REQUIREMENT
Among the entries below, one stretch runs from the line that contains "Return the Project" through the line that contains "left_click(381, 448)". Repeat that stretch exactly, ends included, and only that.
GIVEN INFORMATION Start Marker
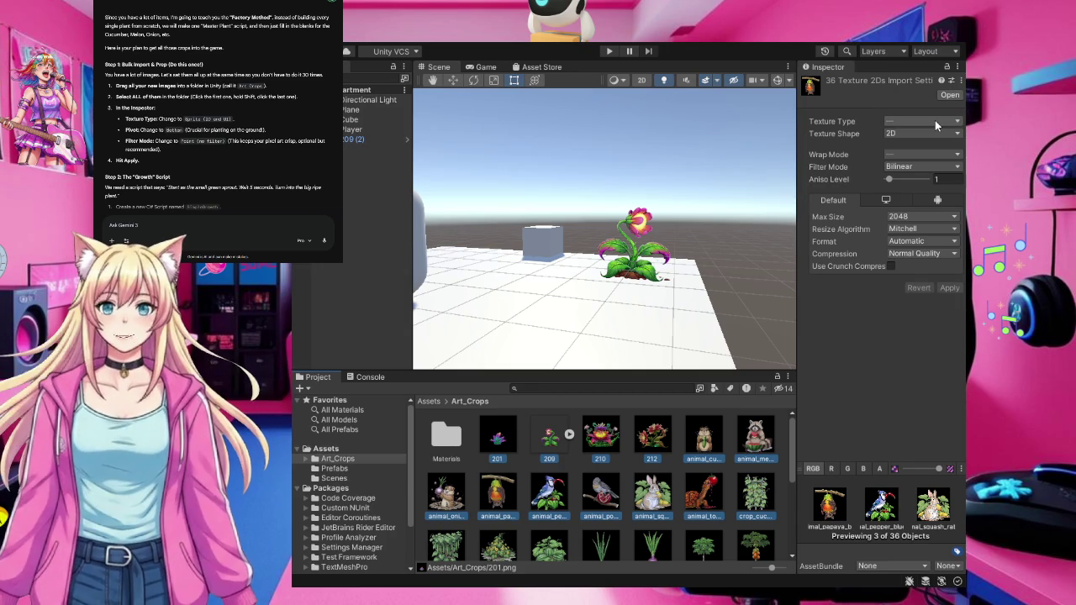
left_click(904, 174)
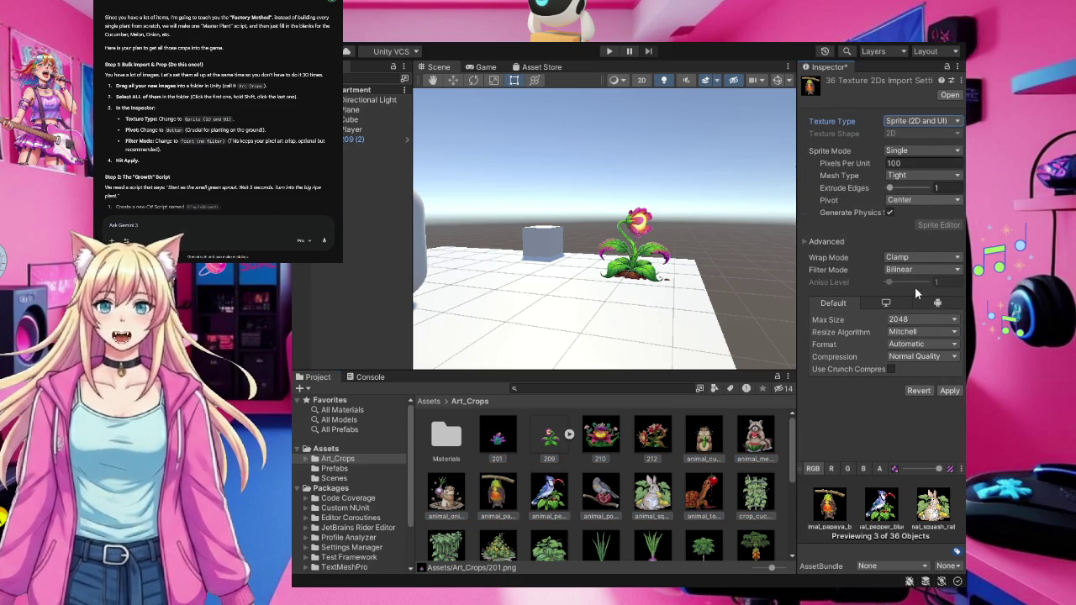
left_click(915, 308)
GIVEN INFORMATION End Marker
GIVEN INFORMATION Start Marker
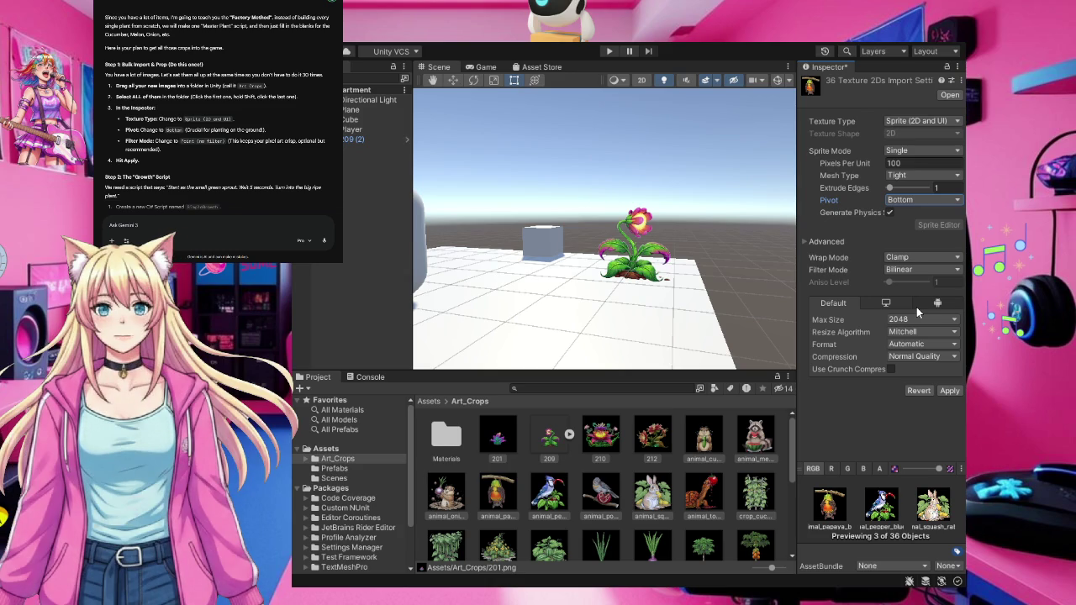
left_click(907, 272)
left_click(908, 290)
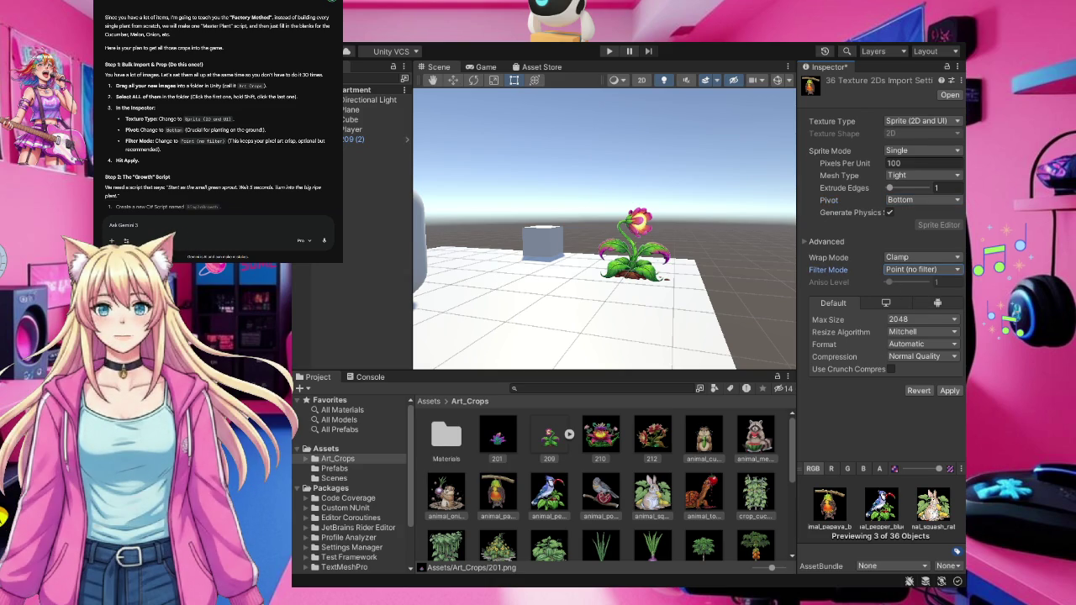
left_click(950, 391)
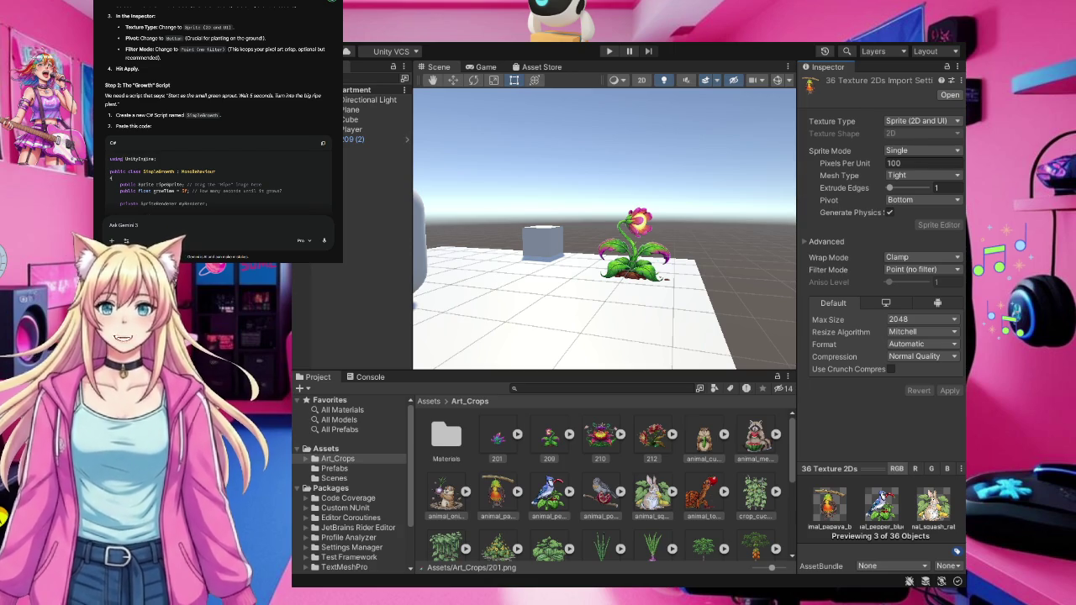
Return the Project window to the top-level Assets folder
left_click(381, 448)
GIVEN INFORMATION End Marker
ANSWER TO THIS PROBLEM
Return the Project window to the top-level Assets folder
left_click(381, 448)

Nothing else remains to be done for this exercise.